Eventually, I headed back to Tokigawa, however, things went south right from the start. Following the instructions backward, even though I hadn’t been able to follow them forward, seemed like it might be a bit easier. First, I was supposed to get on a second freeway (that I never had the chance to use coming in) basically right outside my friend’s apartment building. I was able to do with relative ease, because I’d been able to observe the entrance ramp for the freeway many times as I was driving around in circles trying to get to the side of the road where the apartment was. However, once I got on that second freeway, I missed my exit, and had to turn around again. Although, this time I wasn’t lucky enough to not have to pay twice. I found my exit after I got turned back around (which involved a construction zone issue that made return to the freeway look impossible for a bit), BUT…the road onto which I was supposed to turn after exiting the freeway never seemed to materialize, so again, I found myself at a gas station, but not before finding myself sitting in a series of small side roads trying to figure out where I was and how to get turned back around, watching police cars drive by, wishing for the first time in my life that they would stop me (okay…second time in my life; the first being when my car got chained into that parking lot just a few months ago). At the gas station, the guy I talked to wasn’t quite as quick and helpful as the guy at the first gas station. He had no idea about the road I was looking for, but offered an alternative. He said that when he drives out toward one of the major cities near where I live, he usually takes this other surface road, and he pointed me in the direction of that road. Once again, I was completely off my driving instructions. He explained how to get so far, but from that point, I was on my own to figure out how to get to my town. So, I started driving, hoping I was familiar enough with the general area to be able to guess how to get back to my town. It was kind of fun driving around on empty, middle-of-nowhere side streets, getting to observe strange areas of Japan while they slept, improving my travel route.
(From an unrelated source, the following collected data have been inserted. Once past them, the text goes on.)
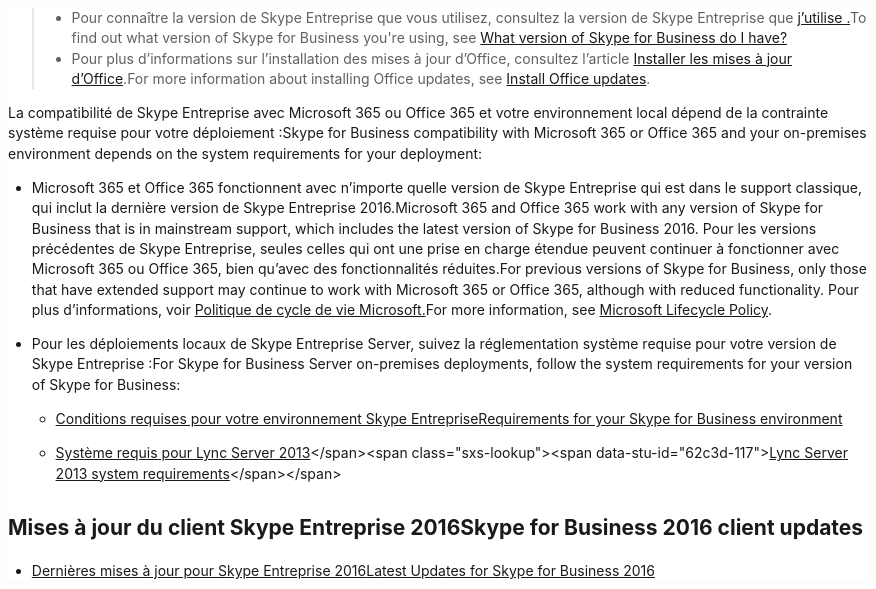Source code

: > - <span data-ttu-id="62c3d-109">Pour connaître la version de Skype Entreprise que vous utilisez, consultez la version de Skype Entreprise que [j’utilise .](https://support.microsoft.com/help/3195481/how-to-check-the-version-of-skype-for-business-2016)</span><span class="sxs-lookup"><span data-stu-id="62c3d-109">To find out what version of Skype for Business you're using, see [What version of Skype for Business do I have?](https://support.microsoft.com/help/3195481/how-to-check-the-version-of-skype-for-business-2016)</span></span>
> - <span data-ttu-id="62c3d-110">Pour plus d’informations sur l’installation des mises à jour d’Office, consultez l’article [Installer les mises à jour d’Office](https://support.office.com/article/2ab296f3-7f03-43a2-8e50-46de917611c5).</span><span class="sxs-lookup"><span data-stu-id="62c3d-110">For more information about installing Office updates, see [Install Office updates](https://support.office.com/article/2ab296f3-7f03-43a2-8e50-46de917611c5).</span></span>

<span data-ttu-id="62c3d-111">La compatibilité de Skype Entreprise avec Microsoft 365 ou Office 365 et votre environnement local dépend de la contrainte système requise pour votre déploiement :</span><span class="sxs-lookup"><span data-stu-id="62c3d-111">Skype for Business compatibility with Microsoft 365 or Office 365 and your on-premises environment depends on the system requirements for your deployment:</span></span>

- <span data-ttu-id="62c3d-112">Microsoft 365 et Office 365 fonctionnent avec n’importe quelle version de Skype Entreprise qui est dans le support classique, qui inclut la dernière version de Skype Entreprise 2016.</span><span class="sxs-lookup"><span data-stu-id="62c3d-112">Microsoft 365 and Office 365 work with any version of Skype for Business that is in mainstream support, which includes the latest version of Skype for Business 2016.</span></span> <span data-ttu-id="62c3d-113">Pour les versions précédentes de Skype Entreprise, seules celles qui ont une prise en charge étendue peuvent continuer à fonctionner avec Microsoft 365 ou Office 365, bien qu’avec des fonctionnalités réduites.</span><span class="sxs-lookup"><span data-stu-id="62c3d-113">For previous versions of Skype for Business, only those that have extended support may continue to work with Microsoft 365 or Office 365, although with reduced functionality.</span></span> <span data-ttu-id="62c3d-114">Pour plus d’informations, voir [Politique de cycle de vie Microsoft.](https://support.microsoft.com/lifecycle)</span><span class="sxs-lookup"><span data-stu-id="62c3d-114">For more information, see [Microsoft Lifecycle Policy](https://support.microsoft.com/lifecycle).</span></span>

- <span data-ttu-id="62c3d-115">Pour les déploiements locaux de Skype Entreprise Server, suivez la réglementation système requise pour votre version de Skype Entreprise :</span><span class="sxs-lookup"><span data-stu-id="62c3d-115">For Skype for Business Server on-premises deployments, follow the system requirements for your version of Skype for Business:</span></span>

  - [<span data-ttu-id="62c3d-116">Conditions requises pour votre environnement Skype Entreprise</span><span class="sxs-lookup"><span data-stu-id="62c3d-116">Requirements for your Skype for Business environment</span></span>](https://docs.microsoft.com/SkypeForBusiness/plan-your-deployment/requirements-for-your-environment/requirements-for-your-environment)

  - <span data-ttu-id="62c3d-117">[Système requis pour Lync Server 2013](https://technet.microsoft.com/library/jj205115(v=ocs.15).aspx)</span><span class="sxs-lookup"><span data-stu-id="62c3d-117">[Lync Server 2013 system requirements](https://technet.microsoft.com/library/jj205115(v=ocs.15).aspx)</span></span>

## <a name="skype-for-business-2016-client-updates"></a><span data-ttu-id="62c3d-118">Mises à jour du client Skype Entreprise 2016</span><span class="sxs-lookup"><span data-stu-id="62c3d-118">Skype for Business 2016 client updates</span></span>
- [<span data-ttu-id="62c3d-119">Dernières mises à jour pour Skype Entreprise 2016</span><span class="sxs-lookup"><span data-stu-id="62c3d-119">Latest Updates for Skype for Business 2016</span></span>](https://support.microsoft.com/help/3123065/how-to-obtain-the-latest-update-for-skype-for-business-2016)
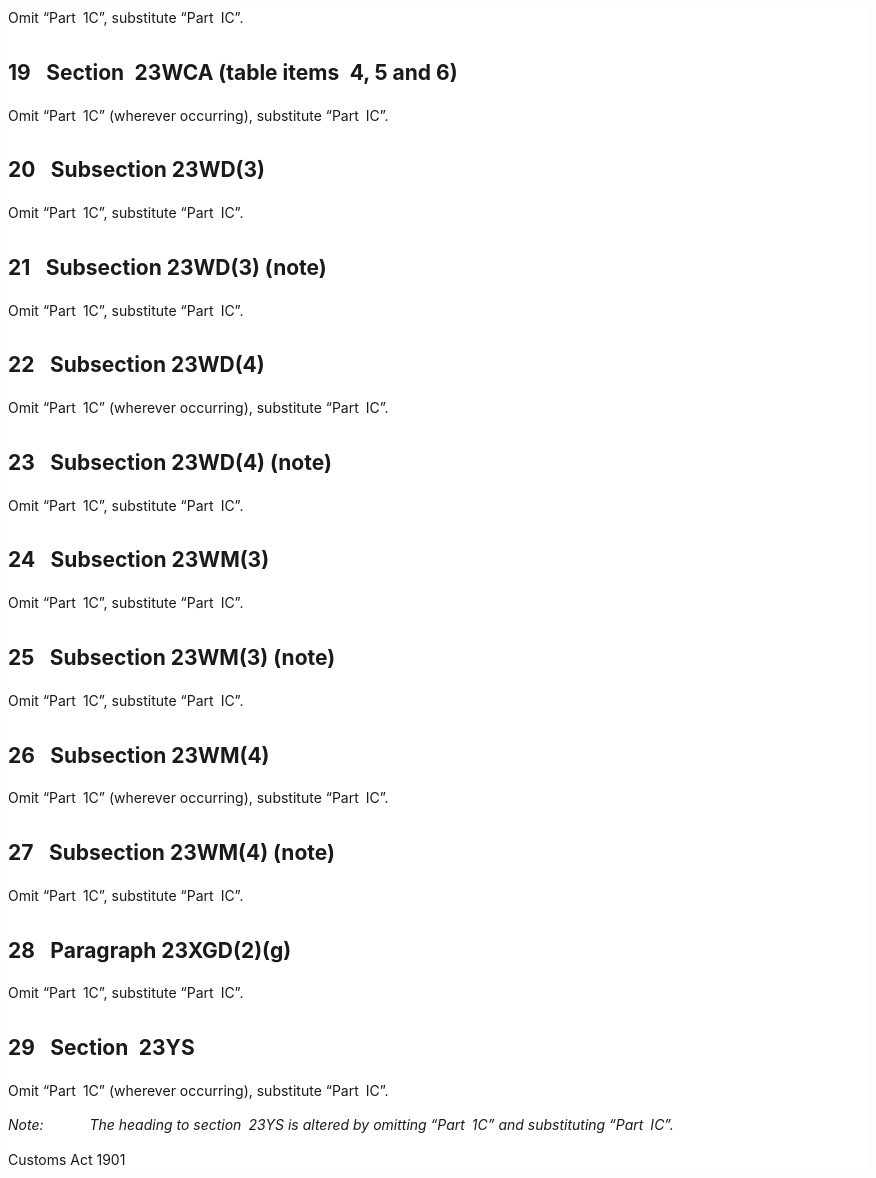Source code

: Omit “Part 1C”, substitute “Part IC”.

## 19  Section 23WCA (table items 4, 5 and 6)

Omit “Part 1C” (wherever occurring), substitute “Part IC”.

## 20  Subsection 23WD(3)

Omit “Part 1C”, substitute “Part IC”.

## 21  Subsection 23WD(3) (note)

Omit “Part 1C”, substitute “Part IC”.

## 22  Subsection 23WD(4)

Omit “Part 1C” (wherever occurring), substitute “Part IC”.

## 23  Subsection 23WD(4) (note)

Omit “Part 1C”, substitute “Part IC”.

## 24  Subsection 23WM(3)

Omit “Part 1C”, substitute “Part IC”.

## 25  Subsection 23WM(3) (note)

Omit “Part 1C”, substitute “Part IC”.

## 26  Subsection 23WM(4)

Omit “Part 1C” (wherever occurring), substitute “Part IC”.

## 27  Subsection 23WM(4) (note)

Omit “Part 1C”, substitute “Part IC”.

## 28  Paragraph 23XGD(2)(g)

Omit “Part 1C”, substitute “Part IC”.

## 29  Section 23YS

Omit “Part 1C” (wherever occurring), substitute “Part IC”.

_Note:       The heading to section 23YS is altered by omitting “Part 1C” and substituting “Part IC”._

<h9 class="ActHead9">Customs Act 1901</h9>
Eventually I made it home. The next day, Sunday, I was up bright and early and headed to the tennis tournament run by the tennis club I play with sometimes on Sundays. I managed to make it through the tournament, despite being more than a bit exhausted. We played women’s doubles and mixed doubles, although it was a random draw tournament with more men than women, so you never knew when your name was going to be called or how many times. My women’s doubles partner and I won the women’s doubles part of the tournament, although if I fully explained exactly how the tournament worked, you’d agree with me that it’s a random fluke that we won, and really not a big deal. When I got home that evening, I basically rendered myself unconscious as soon as I sat down.

Thus endethed my Epic Thanksgiving Weekend.